Readers will sit on-the-edge of their seats as they follow Natalie, a truly intelligent and seductive character, as she seeks revenge for what happened to her mother. When Renzi jumps on her trail he learns a great deal about her, but this may be one case he literally can’t close.
This is one great author! From her delectable mysteries to her seductive look at New Orleans – Renzi’s hunt and Natalie’s actions go beyond thrilling. Suspense readers will say “We need more Renzi…STAT!”
Don’t miss the exciting showdown between Natalie (armed, dangerous and determined) and NOPD detective Frank Renzi.
Edition #15 – October 4, 2012
By Susan Fleet
Two murders twenty years apart . . .
The murders continue. Hindered by two hurricane evacuations, Renzi pursues the elusive Natalie.
Is she the killer? Or just another call girl?
October 1988 New Orleans.
Not today. Today I woke with a start. Right away I got a creepy feeling.
Except for the rain splattering my bedroom window, our apartment was silent and still. I looked at my clock radio. The big red numbers said 8:35.
I was late for school. Even if I stayed up late watching TV, Mom always got me up in time for school. Last night before Mom left she said, “Do your homework and go to bed
and I’ll see you tomorrow.”
I buried my face in the pillow and tried to pretend it was a dream.
One night I snuck out to the corner store to buy a snack and the clerk told Mom the next day. Mom got mad and said if I ever did that again, I wouldn’t get my allowance.
The lumpy futon in the living room where Mom slept was still upright, no sheet, no pillow. That scared me even more than the silence. After I left for school Mom usually went back to bed. She needed to sleep because she got home really late.
Mom worked as a hostess at a fancy restaurant. Or so she said. I’d never been there. I was only ten, but I watched TV, and I didn’t think hostesses wore fancy dresses and glittery eye shadow and smelled the way I imagined the women on my favorite TV shows did when they went out on dates with important men.

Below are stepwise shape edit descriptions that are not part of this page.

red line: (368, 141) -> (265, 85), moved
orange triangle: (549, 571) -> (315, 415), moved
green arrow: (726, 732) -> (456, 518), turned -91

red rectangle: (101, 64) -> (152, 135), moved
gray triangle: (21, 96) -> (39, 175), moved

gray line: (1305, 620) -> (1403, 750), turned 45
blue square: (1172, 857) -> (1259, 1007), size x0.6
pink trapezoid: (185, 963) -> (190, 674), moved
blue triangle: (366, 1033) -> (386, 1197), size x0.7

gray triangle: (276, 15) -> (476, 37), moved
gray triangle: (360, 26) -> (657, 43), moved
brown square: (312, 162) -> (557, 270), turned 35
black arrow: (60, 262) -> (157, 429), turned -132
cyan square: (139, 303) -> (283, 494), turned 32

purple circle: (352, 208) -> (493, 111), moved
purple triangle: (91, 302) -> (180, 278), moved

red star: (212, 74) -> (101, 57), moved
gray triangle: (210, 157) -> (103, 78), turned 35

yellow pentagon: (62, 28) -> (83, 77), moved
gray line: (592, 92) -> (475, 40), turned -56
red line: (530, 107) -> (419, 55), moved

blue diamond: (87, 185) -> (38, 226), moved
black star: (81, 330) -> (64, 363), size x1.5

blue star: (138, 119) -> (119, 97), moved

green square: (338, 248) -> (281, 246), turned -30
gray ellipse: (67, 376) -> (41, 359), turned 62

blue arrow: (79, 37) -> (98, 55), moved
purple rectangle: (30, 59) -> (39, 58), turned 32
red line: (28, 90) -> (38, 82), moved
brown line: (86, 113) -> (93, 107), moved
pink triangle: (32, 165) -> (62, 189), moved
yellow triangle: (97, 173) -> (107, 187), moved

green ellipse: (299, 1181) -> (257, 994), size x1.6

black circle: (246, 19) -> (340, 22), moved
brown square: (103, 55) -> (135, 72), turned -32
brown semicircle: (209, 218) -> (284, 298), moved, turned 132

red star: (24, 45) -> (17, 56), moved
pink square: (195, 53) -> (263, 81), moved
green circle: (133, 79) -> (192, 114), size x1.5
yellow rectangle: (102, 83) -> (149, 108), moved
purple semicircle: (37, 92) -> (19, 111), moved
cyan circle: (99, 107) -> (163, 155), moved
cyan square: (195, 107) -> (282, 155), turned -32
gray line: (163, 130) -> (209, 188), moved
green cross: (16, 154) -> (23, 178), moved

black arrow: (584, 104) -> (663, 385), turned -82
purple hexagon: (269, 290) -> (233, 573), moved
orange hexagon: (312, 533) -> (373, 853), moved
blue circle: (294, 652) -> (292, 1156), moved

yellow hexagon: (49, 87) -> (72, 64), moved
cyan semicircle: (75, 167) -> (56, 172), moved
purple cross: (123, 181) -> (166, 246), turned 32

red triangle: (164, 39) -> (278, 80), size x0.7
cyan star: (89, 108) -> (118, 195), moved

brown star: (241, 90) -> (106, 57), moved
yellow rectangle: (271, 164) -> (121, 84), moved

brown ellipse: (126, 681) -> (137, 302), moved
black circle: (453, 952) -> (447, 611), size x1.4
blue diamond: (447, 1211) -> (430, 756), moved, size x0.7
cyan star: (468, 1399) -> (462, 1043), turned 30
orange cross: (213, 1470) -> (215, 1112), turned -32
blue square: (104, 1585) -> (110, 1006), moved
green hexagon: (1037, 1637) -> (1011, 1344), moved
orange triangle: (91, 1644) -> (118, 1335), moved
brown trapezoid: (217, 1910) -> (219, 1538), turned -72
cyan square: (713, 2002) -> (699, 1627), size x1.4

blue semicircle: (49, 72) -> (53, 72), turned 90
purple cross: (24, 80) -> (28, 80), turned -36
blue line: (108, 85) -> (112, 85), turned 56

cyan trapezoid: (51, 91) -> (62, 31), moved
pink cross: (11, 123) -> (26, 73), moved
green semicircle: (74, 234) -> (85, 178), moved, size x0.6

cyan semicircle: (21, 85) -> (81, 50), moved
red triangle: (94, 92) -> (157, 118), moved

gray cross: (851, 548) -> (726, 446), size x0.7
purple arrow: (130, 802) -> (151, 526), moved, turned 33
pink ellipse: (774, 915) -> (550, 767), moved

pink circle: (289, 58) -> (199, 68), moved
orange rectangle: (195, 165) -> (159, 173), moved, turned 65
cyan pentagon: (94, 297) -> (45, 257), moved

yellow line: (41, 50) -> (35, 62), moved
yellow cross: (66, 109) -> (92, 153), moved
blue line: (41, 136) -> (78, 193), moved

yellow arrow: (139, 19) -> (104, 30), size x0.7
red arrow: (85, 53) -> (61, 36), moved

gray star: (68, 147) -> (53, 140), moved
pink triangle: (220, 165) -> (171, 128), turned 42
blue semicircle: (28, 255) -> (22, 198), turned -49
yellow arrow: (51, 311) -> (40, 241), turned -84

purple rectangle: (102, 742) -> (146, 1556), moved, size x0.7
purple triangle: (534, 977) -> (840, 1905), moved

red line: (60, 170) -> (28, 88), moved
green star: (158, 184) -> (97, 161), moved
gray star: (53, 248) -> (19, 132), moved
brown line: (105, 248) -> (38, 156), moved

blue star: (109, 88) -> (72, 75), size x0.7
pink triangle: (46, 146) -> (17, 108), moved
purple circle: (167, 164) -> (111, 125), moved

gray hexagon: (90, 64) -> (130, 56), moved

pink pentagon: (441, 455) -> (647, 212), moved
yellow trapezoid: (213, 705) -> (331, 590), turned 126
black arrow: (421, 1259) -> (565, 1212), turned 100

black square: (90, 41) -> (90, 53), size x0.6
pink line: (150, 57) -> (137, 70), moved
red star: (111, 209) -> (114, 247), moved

A delivery truck rumbled past our door, thumping over the potholes in our street. Our first-floor apartment was noisy, but Mom said hearing traffic noise beat lugging laundry and groceries up two or three flights of stairs. Mom can sleep through anything, but I’m a light sleeper.
Sometimes the sounds outside my bedroom window woke me up at night.
Opposite Mom’s futon was the breakfast bar where we ate our meals.
For many years award-winning novelist Susan Fleet worked as a professional trumpeter in the Boston area. While teaching at Brown University and Berklee College of Music, she discovered her dark side and began writing crime fiction. In 2001 she moved to New Orleans, the setting for her Frank Renzi mystery series.
Susan began trumpet lessons with her uncle at eight, joined the musician’s union at fifteen and began playing with the local concert band. She later studied with Armando Ghitalla and Roger Voisin, principal trumpeters of the Boston Symphony.
Her 1993 CD, Baroque Treasures for Trumpet and Organ, won critical acclaim in Fanfare (“assured and musical”) and American Record Guide (“flawless technique, tasteful dynamics”).
Susan has taught at Brown University, Wheaton College and Berklee College of Music. At Berklee she created a course about 20th Century women musicians, jazz and classical. In New Orleans she gave jazzwomen lectures at the Jazz National Historic Park, New Orleans Public Library, Dillard University, and the Louis Armstrong Festival.
A recognized authority on female musicians and a frequent speaker, on April 30, 2012 she had the honor of introducing legendary BSO principal flutist Doriot Anthony Dwyer at the Rochester (NY) Music Hall of Fame Awards.